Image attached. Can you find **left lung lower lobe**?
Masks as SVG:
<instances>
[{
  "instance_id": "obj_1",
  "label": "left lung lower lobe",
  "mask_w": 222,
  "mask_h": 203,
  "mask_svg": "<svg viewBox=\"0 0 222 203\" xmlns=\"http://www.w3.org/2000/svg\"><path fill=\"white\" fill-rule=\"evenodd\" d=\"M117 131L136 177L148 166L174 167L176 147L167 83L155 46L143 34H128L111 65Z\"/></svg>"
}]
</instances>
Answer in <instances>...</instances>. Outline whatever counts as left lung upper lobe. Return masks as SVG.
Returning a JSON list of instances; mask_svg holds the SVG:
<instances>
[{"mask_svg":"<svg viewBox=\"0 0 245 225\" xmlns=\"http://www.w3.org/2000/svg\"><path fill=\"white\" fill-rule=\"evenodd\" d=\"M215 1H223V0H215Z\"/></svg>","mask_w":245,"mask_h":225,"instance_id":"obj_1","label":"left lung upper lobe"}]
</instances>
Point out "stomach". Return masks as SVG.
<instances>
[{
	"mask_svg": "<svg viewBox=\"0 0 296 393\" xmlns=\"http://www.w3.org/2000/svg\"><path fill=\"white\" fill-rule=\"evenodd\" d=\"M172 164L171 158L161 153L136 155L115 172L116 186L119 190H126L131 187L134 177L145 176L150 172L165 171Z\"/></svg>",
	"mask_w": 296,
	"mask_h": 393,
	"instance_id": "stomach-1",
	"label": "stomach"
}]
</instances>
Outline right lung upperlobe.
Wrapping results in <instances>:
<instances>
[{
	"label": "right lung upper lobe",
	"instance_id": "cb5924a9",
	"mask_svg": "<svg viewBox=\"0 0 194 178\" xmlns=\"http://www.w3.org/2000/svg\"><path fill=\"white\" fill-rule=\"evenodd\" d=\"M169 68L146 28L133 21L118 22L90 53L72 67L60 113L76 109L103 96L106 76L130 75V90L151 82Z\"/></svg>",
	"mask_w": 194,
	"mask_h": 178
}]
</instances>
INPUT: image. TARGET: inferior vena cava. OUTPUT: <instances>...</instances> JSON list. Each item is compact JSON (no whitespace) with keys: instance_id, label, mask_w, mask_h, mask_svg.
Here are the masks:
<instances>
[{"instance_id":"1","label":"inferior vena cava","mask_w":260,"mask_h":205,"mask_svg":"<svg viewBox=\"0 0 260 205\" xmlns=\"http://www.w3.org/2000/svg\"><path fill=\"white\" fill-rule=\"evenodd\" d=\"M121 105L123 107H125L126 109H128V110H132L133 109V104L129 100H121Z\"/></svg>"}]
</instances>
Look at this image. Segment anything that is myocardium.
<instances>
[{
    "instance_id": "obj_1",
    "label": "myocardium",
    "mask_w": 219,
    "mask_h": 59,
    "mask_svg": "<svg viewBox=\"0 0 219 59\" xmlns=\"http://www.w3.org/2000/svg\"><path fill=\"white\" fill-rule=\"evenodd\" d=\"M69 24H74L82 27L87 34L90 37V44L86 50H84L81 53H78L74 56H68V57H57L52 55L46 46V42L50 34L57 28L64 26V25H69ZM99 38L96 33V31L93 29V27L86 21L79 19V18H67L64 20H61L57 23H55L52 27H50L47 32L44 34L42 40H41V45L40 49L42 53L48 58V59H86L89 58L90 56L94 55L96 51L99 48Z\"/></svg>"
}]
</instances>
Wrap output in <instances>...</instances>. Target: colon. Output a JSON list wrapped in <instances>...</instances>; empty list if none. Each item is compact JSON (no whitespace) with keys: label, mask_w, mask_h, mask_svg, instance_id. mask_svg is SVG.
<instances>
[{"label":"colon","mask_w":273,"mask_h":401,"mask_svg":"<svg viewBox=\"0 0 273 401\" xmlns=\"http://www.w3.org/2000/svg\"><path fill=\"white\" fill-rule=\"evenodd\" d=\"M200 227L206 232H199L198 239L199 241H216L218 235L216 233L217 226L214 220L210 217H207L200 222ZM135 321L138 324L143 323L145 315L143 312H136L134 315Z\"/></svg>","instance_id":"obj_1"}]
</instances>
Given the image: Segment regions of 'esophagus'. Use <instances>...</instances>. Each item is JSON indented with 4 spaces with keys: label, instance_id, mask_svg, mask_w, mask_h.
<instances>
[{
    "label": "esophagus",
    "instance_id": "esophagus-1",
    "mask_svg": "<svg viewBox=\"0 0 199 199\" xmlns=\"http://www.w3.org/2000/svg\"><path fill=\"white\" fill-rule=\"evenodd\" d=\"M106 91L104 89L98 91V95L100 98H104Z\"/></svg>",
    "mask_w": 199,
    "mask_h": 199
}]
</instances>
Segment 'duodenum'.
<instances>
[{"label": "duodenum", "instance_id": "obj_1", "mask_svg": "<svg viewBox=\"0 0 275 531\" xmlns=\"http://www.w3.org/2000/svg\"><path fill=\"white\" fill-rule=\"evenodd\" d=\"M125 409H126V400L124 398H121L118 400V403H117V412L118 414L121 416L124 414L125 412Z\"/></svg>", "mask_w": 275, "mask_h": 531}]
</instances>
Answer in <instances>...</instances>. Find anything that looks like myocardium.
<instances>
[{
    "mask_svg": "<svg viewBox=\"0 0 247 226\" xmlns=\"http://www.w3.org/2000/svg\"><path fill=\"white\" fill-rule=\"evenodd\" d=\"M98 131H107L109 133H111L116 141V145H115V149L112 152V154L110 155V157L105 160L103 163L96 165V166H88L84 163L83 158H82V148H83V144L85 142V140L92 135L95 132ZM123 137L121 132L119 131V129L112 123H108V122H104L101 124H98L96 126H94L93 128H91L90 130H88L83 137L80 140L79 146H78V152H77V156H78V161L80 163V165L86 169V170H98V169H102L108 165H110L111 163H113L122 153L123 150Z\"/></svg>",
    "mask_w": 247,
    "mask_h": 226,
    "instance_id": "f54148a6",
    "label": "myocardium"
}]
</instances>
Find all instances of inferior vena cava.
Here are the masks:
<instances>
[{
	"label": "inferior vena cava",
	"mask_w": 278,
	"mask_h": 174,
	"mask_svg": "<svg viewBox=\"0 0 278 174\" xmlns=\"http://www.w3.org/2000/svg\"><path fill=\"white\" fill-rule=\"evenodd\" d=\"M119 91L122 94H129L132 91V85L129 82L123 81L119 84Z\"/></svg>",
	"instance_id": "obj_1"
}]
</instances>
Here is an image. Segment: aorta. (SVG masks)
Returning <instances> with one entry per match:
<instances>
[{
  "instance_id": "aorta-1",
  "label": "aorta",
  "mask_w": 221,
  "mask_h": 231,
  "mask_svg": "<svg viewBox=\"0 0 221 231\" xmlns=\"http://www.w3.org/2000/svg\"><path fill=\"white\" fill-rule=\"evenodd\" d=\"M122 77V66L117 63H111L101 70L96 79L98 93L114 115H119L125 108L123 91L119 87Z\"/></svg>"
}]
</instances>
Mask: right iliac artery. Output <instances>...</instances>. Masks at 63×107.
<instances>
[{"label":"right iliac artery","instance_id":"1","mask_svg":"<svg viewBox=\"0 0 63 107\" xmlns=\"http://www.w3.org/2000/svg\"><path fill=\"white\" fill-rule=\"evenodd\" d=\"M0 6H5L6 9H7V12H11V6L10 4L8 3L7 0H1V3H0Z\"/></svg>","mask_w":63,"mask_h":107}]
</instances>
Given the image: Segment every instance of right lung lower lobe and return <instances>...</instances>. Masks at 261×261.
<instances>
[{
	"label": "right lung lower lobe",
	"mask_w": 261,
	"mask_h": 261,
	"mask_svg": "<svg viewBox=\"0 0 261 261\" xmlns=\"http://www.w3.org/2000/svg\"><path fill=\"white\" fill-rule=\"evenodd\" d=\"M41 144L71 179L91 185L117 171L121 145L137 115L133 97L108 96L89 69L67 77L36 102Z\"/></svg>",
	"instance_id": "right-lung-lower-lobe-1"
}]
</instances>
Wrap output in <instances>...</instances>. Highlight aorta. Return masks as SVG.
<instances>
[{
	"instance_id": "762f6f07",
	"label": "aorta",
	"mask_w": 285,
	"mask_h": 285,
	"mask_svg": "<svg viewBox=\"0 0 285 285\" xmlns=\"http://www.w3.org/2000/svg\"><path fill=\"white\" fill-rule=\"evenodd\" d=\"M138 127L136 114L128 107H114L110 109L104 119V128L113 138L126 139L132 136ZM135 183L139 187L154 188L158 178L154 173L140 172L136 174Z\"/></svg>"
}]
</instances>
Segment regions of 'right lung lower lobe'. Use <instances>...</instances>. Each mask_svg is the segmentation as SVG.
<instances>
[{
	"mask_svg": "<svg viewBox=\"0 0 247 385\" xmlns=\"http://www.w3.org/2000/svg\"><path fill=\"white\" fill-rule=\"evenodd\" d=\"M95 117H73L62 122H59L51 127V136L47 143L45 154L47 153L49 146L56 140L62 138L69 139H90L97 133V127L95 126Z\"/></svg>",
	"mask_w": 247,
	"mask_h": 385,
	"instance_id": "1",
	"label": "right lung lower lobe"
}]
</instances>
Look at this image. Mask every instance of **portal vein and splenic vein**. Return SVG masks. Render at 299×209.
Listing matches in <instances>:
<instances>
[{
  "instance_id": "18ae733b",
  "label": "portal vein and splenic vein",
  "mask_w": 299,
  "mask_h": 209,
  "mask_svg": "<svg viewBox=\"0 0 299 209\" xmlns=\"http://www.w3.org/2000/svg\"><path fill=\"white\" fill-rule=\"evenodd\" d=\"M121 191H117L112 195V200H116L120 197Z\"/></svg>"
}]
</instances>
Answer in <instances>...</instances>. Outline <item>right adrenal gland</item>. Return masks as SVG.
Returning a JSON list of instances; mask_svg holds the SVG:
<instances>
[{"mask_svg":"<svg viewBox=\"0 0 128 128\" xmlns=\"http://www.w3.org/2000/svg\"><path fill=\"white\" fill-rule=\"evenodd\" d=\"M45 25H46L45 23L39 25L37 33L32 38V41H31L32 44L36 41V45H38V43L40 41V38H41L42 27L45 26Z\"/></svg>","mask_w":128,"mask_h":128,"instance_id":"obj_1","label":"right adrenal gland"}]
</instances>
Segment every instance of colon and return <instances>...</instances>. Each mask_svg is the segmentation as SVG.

════════════════

◆ Problem statement:
Count how many lines above contain the word "keys", with case counting. Reply with only the number.

◆ Answer in full:
3